Les Romanov et Raspoutine, l’emprise d’un starets débauché
Homme de Dieu ou escroc ? Difficile, aujourd’hui encore, de dire qui a été réellement Raspoutine. Ce qui est sûr, c’est que l’homme au regard hypnotique dispose d’un puissant atout pour séduire le tsar Nicolas II et sa femme Alexandra : un don de guérison
Depuis sa conversion à la religion orthodoxe, la tsarine Alexandra a sombré dans un mysticisme excessif. Devant l’absence de réponse divine à ses prières pour que lui vienne l’enfant mâle qui héritera de l’Empire, elle reporte ses espoirs sur les vendeurs de miracles. Le palais d’Hiver ne désemplit plus de moines, guérisseurs et charlatans de toutes sortes. Après la naissance de quatre filles, le garçon qu’elle donne enfin au tsar Nicolas II, le 30 juillet 1904, lui apporte un ineffable bonheur. Il ne dure guère. Le tsarévitch Alexis est atteint d’hémophilie. Nicolas II et Alexandra, très épris l’un de l’autre, forment avec leurs enfants une famille unie mais la découverte de la maladie incurable d’Alexis ébranle la belle harmonie. Elle annonce, pour eux comme pour le pays, le temps du malheur.
Un envoyé de Dieu
Le 22 janvier 1905, la répression sanglante d’une manifestation ouvrière à Saint-Pétersbourg marque le début d’une première révolution et d’un terrible enchaînement qui va mener au bouleversement de 1917. Dans ce contexte agité, apparaît à la cour de Russie un personnage étrange. Il est présenté par une demoiselle d’honneur, Anna Vyroubova, sur recommandation du confesseur de la tsarine, l’archimandrite Théophane. Il s’appelle Grigori Raspoutine.

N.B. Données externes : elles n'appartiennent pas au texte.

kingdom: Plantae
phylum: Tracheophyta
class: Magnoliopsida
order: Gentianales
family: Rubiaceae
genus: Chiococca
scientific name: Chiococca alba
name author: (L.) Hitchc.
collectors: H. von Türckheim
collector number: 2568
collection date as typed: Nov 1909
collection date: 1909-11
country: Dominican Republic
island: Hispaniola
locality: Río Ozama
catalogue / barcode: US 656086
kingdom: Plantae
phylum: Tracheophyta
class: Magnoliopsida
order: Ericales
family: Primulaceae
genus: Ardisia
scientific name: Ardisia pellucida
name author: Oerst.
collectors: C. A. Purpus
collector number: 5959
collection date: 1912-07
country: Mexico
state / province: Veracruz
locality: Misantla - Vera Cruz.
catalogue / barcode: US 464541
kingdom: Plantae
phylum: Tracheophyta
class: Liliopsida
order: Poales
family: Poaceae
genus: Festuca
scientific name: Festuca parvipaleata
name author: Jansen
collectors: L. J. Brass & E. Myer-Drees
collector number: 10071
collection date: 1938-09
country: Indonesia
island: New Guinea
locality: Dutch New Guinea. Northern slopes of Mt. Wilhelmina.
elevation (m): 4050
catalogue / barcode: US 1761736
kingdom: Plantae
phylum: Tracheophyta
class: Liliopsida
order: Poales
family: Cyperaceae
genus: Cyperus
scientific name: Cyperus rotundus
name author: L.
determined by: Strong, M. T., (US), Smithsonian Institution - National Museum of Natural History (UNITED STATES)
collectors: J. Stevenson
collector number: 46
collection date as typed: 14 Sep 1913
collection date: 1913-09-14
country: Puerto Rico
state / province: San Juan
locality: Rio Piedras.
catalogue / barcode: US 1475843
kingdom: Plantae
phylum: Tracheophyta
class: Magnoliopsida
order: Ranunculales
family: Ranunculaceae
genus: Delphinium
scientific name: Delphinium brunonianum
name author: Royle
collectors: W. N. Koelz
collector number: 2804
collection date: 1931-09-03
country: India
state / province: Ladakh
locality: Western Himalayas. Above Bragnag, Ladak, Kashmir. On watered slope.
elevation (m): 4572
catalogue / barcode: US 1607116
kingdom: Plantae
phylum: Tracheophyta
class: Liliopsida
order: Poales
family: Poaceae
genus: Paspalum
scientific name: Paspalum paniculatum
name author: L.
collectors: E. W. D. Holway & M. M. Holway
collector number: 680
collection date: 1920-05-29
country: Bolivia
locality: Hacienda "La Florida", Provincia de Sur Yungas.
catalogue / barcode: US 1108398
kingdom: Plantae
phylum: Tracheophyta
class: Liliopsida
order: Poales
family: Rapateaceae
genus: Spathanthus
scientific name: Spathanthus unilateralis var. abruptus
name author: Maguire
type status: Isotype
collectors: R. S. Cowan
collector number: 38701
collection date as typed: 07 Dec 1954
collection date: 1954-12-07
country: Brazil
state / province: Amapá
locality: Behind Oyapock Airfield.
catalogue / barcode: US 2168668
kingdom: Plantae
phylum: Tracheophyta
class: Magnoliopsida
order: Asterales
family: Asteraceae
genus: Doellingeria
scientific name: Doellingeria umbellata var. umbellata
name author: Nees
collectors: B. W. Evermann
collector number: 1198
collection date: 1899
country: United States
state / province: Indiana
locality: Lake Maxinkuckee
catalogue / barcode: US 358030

Lorsqu’il le reçoit pour la première
fois en 1907, Nicolas II est rebuté. Celui qu’on lui a annoncé comme un starets, un patriarche, homme de Dieu, paraît peu soucieux de sa personne : cheveux longs et hirsutes, barbe jamais peignée, ongles sales… Le saint homme porte une blouse paysanne sur un large pantalon dont le bas est enserré dans des bottes. Bref, c’est un… moujik ! Il possède, dit-on, un don de guérisseur. De fait, les soins qu’il prodigue au tsarévitch font des miracles. Lui seul parvient à stopper les terribles hémorragies qui, à tout moment, terrassent l’enfant. Alexandra ne jure bientôt plus que par lui. La chose est certaine : Raspoutine est un envoyé de Dieu qui peut sauver son fils, alors il peut sauver la Russie !
Le nouveau maître du pays
Nicolas II ne partage pas l’enthousiasme d’Alexandra mais il est reconnaissant à Raspoutine d’avoir plusieurs fois rendu la vie à son fils. Grâce à lui, sa famille a retrouvé un semblant de bonheur. Il se laisse gagner par le même envoûtement que son épouse. Le guérisseur est invité aux cérémonies officielles, où sa tenue débraillée et sa rudesse font sensation. Il fait, en quelque sorte, partie de la famille. Pour les Romanov, il est devenu le « grand ami ». Rien de grave au final, si le moujik ne s’était piqué de jouer un rôle politique. Bientôt, il fait et défait les ministres, les généraux, les évêques. Il est tout-puissant. Même le tsar se plie à ses ordres : en août 1915, il a renvoyé le grand-duc Nikolaïevitch et l’a luimême remplacé à la tête de ses armées.
La chute
Monnayant son influence, Raspoutine s’enrichit de pots-de-vin. Il est débauché, buveur et même violeur. Par sa conduite, il ne cesse de dégrader l’image de la dynastie. Pour le peuple, il est la cause des malheurs qui accablent la Russie. La rumeur court qu’il est un espion allemand, oeuvrant avec la tsarine, née allemande, à la perte de l’Empire. Un groupe d’aristocrates proches du tsar organise l’élimination du starets, le 29 décembre 1916. Son assassinat rocambolesque, qui nécessite tour à tour le poison, le pistolet puis finalement la noyade dans les eaux de la Neva, ne modifie pas le cours de l’Histoire. Le 15 mars 1917, le tsar abdique. La dynastie tricentenaire des Romanov s’effondre. Moins de deux ans après la mort de Raspoutine, en juillet 1918, le tsar et toute sa famille sont assassinés à Ekaterinbourg, dans l’Oural, dans des conditions restées mystérieuses. Comme l’avait prédit le moujik visionnaire.